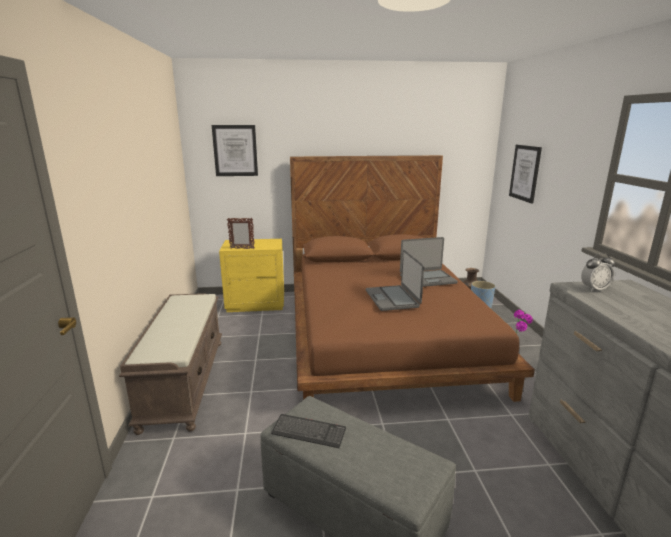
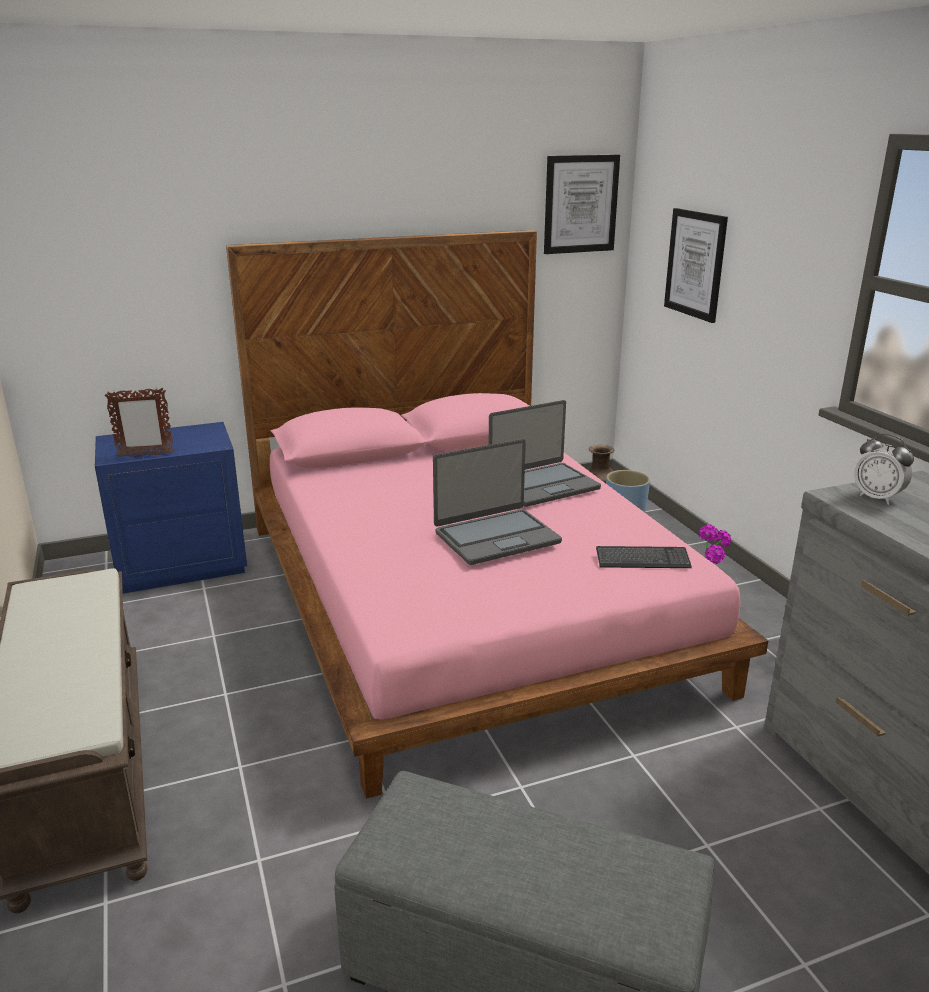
camera: 15 degrees left, 5 degrees up
picture [212,125,258,176] -> picture moved to [544,155,620,254]
yellow nightstand [219,239,284,312] -> blue nightstand [95,422,247,594]
keyboard [271,414,346,448] -> keyboard moved to [596,546,692,568]
brown bed [290,155,535,402] -> pink bed [226,230,768,798]
laptop [366,250,424,311] -> laptop turned 90 degrees counterclockwise [433,439,562,565]
alarm clock [581,253,615,292] -> alarm clock turned 75 degrees clockwise [854,434,914,505]

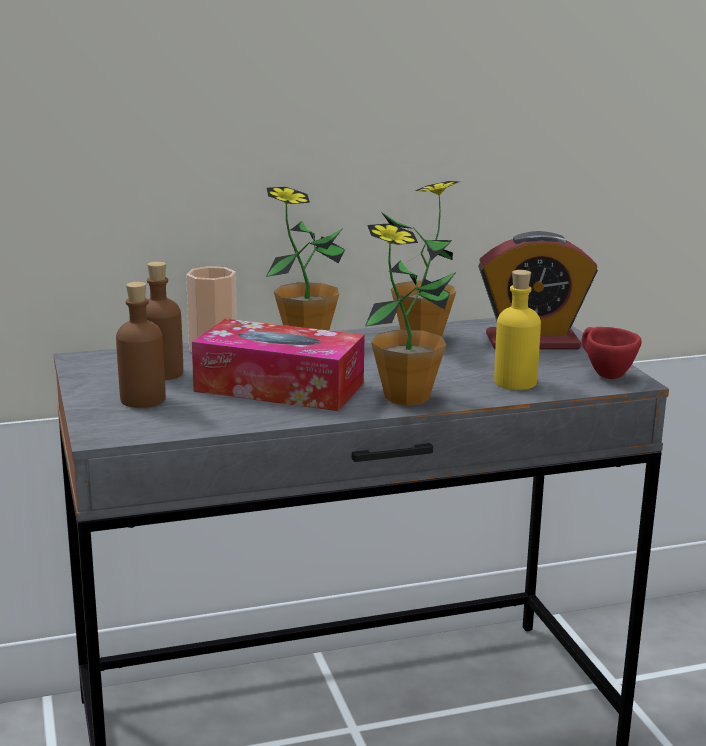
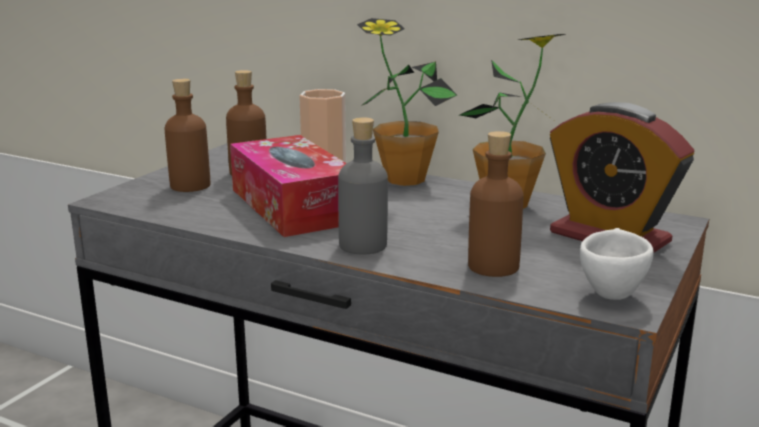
camera: 45 degrees right, 0 degrees up
potted plant [365,224,456,406] -> grey bottle [338,117,388,255]
yellow bottle [494,270,541,390] -> brown bottle [468,131,524,277]
red cup [582,327,642,379] -> white cup [580,228,654,300]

Action item: Only the lines from the one with "yellow nightstand [219,239,284,312]" through the last line above belong in the answer. Reproduce them exactly, without the pictures.

Response to this task:
yellow nightstand [219,239,284,312] -> blue nightstand [95,422,247,594]
keyboard [271,414,346,448] -> keyboard moved to [596,546,692,568]
brown bed [290,155,535,402] -> pink bed [226,230,768,798]
laptop [366,250,424,311] -> laptop turned 90 degrees counterclockwise [433,439,562,565]
alarm clock [581,253,615,292] -> alarm clock turned 75 degrees clockwise [854,434,914,505]

camera: 45 degrees right, 0 degrees up
potted plant [365,224,456,406] -> grey bottle [338,117,388,255]
yellow bottle [494,270,541,390] -> brown bottle [468,131,524,277]
red cup [582,327,642,379] -> white cup [580,228,654,300]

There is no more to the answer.